» Task brief:
Starting with the line that contains "At Ekiti, list" and going on through the line that contains "Period 2 (Multilateral), Period", write those lines out again with "Multilateral" changed to "Bilateral" and everything else left as it is.

» Material for the task:
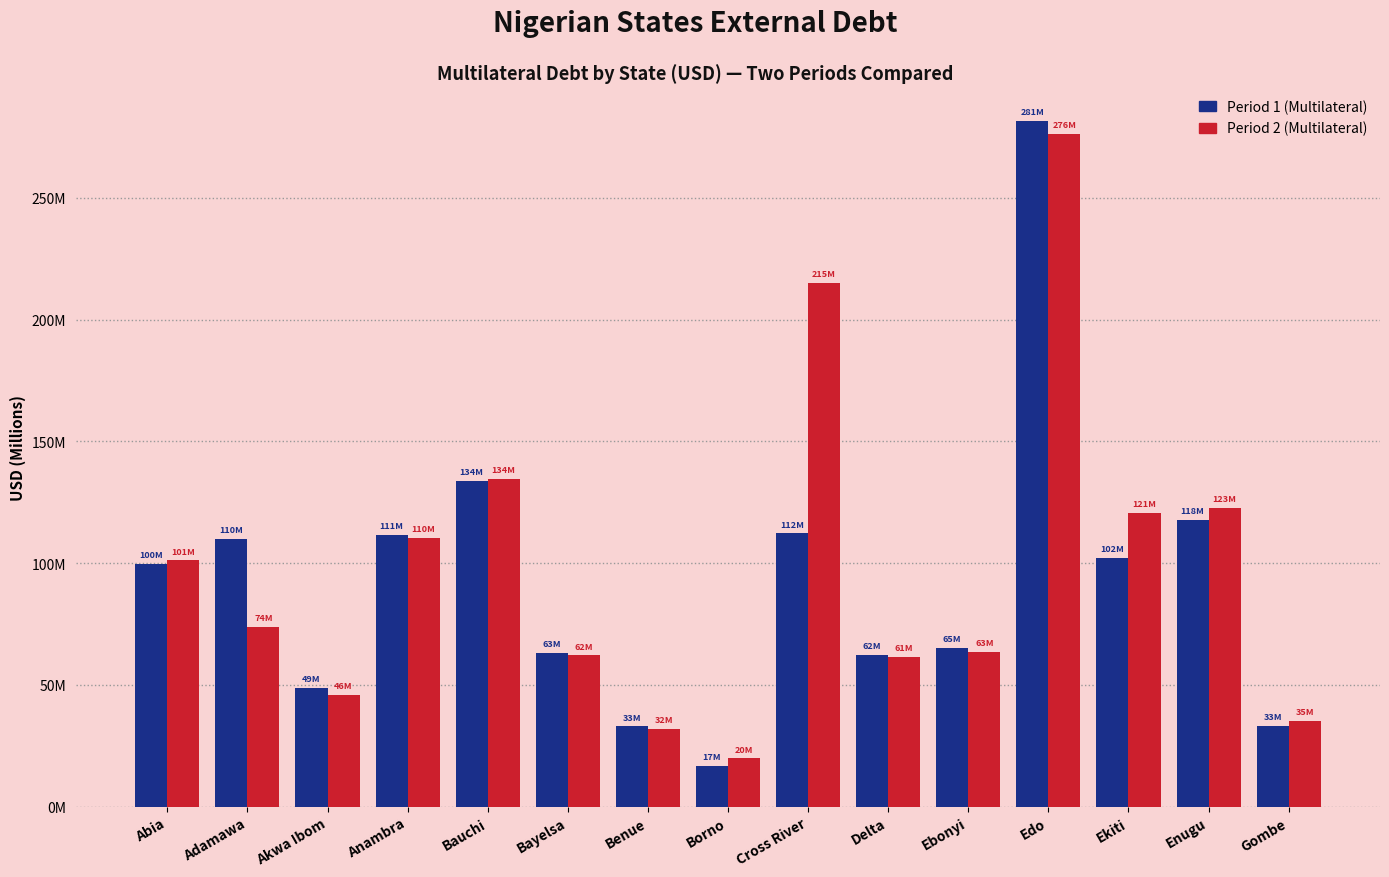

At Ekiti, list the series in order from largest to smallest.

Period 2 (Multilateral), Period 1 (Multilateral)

---

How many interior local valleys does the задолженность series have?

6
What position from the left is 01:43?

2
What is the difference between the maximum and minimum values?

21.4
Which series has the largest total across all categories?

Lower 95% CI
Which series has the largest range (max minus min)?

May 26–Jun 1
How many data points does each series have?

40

* * *

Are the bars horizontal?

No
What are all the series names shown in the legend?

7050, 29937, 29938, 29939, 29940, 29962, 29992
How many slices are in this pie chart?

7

» Exercise solution:
At Ekiti, list the series in order from largest to smallest.

Period 2 (Bilateral), Period 1 (Bilateral)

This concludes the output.